November 6, 2009 at 9:51 pm
Please also consider using an SSIS package to import data from files to a database - that is its primary purpose in life, and I don't like to see a good tool get upset. π
Paul White
SQLPerformance.com
SQLkiwi blog
@SQL_Kiwi
November 10, 2009 at 6:39 am
Paul White (11/6/2009)
Please also consider using an SSIS package to import data from files to a database - that is its primary purpose in life, and I don't like to see a good tool get upset. π
SSIS requires a fixed number of columns in the import definition.
- Gus "GSquared", RSVP, OODA, MAP, NMVP, FAQ, SAT, SQL, DNA, RNA, UOI, IOU, AM, PM, AD, BC, BCE, USA, UN, CF, ROFL, LOL, ETC
Property of The Thread
"Nobody knows the age of the human race, but everyone agrees it's old enough to know better." - Anon
November 10, 2009 at 3:33 pm
GSquared (11/10/2009)
SSIS requires a fixed number of columns in the import definition.
Well it certainly prefers to deal with stable metadata, that's for sure. But, unless the requirement is actually to import a file with truly 'any structure' into an unspecified table, there's often a way around it.

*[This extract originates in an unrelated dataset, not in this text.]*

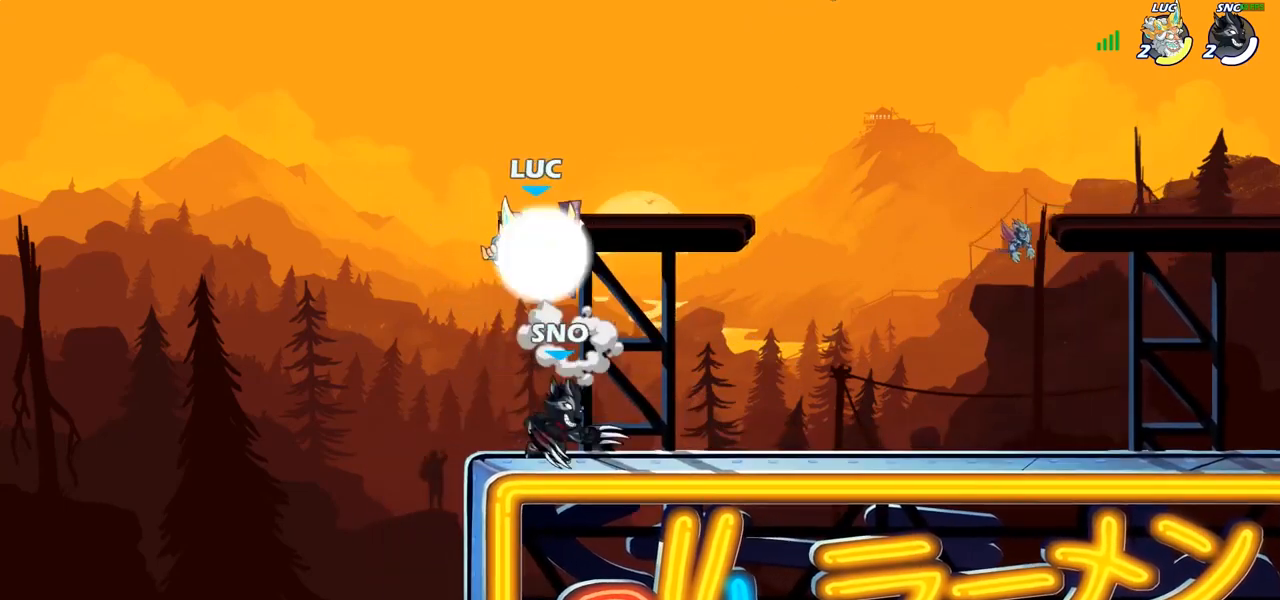
{"buttons": ["R1"], "left_stick": "right", "right_stick": "center", "events": [[33, "R1", "up"], [33, "R2", "up"], [50, "left_stick", "right"], [217, "CROSS", "down"], [367, "CROSS", "up"], [467, "R1", "down"]]}
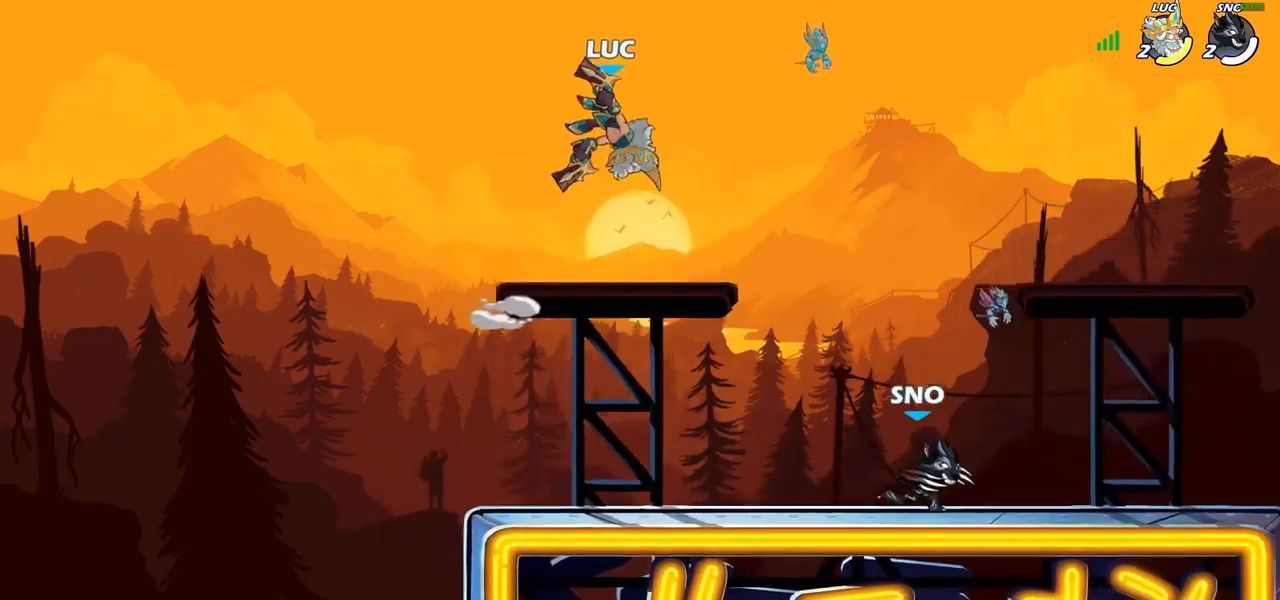
{"buttons": [], "left_stick": "center", "right_stick": "center", "events": [[17, "R1", "up"], [133, "left_stick", "down-right"], [317, "R1", "down"], [400, "R1", "up"], [417, "left_stick", "center"]]}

Most frequently I've come across this as different files being subsets of a larger structure, or something like that. If there's some structure or logical to work with, it's often possible to do.
Paul White
SQLPerformance.com
SQLkiwi blog
@SQL_Kiwi
November 10, 2009 at 3:53 pm
Jeff Moden (11/6/2009)
Simon Parry (11/6/2009)
Hii have tried using BULK INSERT
using
set @string ='BULK INSERT CSVTest FROM ''\\10.1.2.107\rp_uploaded_files\'+@file+''' WITH (FIELDTERMINATOR = '','',ROWTERMINATOR = '''')'
exec (@string)
but this requires the destintation table to have the same number of columns as the import file
The files i want to import have an unknown number of coulmns
Can you help at all?
Simon
Yep... attach a copy of one of the files (unless it has private info in it) to your next post and tell me what you think you'd like to do with it.
Simon?
--Jeff Moden
Change is inevitable... Change for the better is not.

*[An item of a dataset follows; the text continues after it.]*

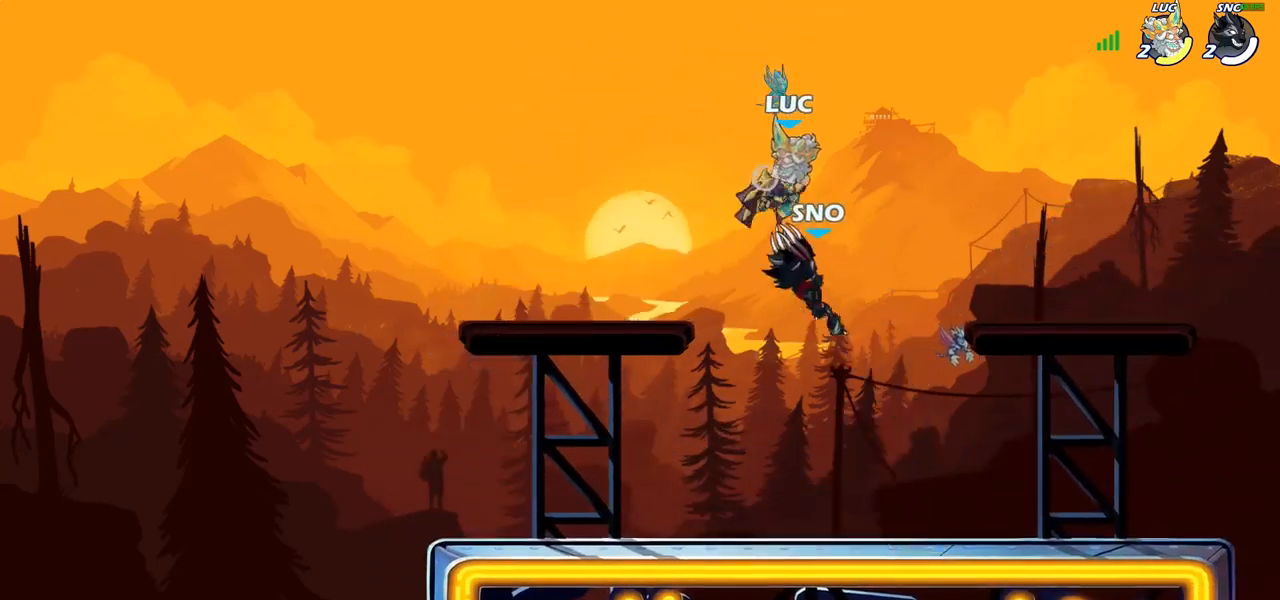
{"buttons": ["R1", "R2"], "left_stick": "right", "right_stick": "center", "events": [[233, "L1", "down"], [283, "L1", "up"], [317, "left_stick", "right"], [500, "R1", "down"], [500, "R2", "down"]]}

November 10, 2009 at 7:35 pm
Hi
Sorry for the delay
I have attached 3 sample files, its possible each one of these may be used
If the files were the same size each time i could do it, but because they have a varying number of columns im stuck
Many thanks for all your help π
Simon
November 10, 2009 at 11:18 pm
That's the other piece of the puzzle I need, Simon... what do you want to do with the data when it's brought in? Separate tables? Common Table? If a common table, what do you want it to look like?
...ooooorrrrrrr....
... do you just want to be able to use the data short term as if it were in a table?
--Jeff Moden
Change is inevitable... Change for the better is not.
November 11, 2009 at 1:52 am
Hi Jeff
thanks for your reply
i would want the data stored in seperate tables
thanks
Simon
April 23, 2010 at 11:03 am
Using BULK INSERT won't work if you there are variable number of columns in the data file.
Something like:
fld1A,fld2A,fld3A
fld1B,fld2B,fld3B
fld1C,fld2C,fld3C,fld4C
Oddly the OLD DTS data bumps/bulk insert tasks were fine with the above.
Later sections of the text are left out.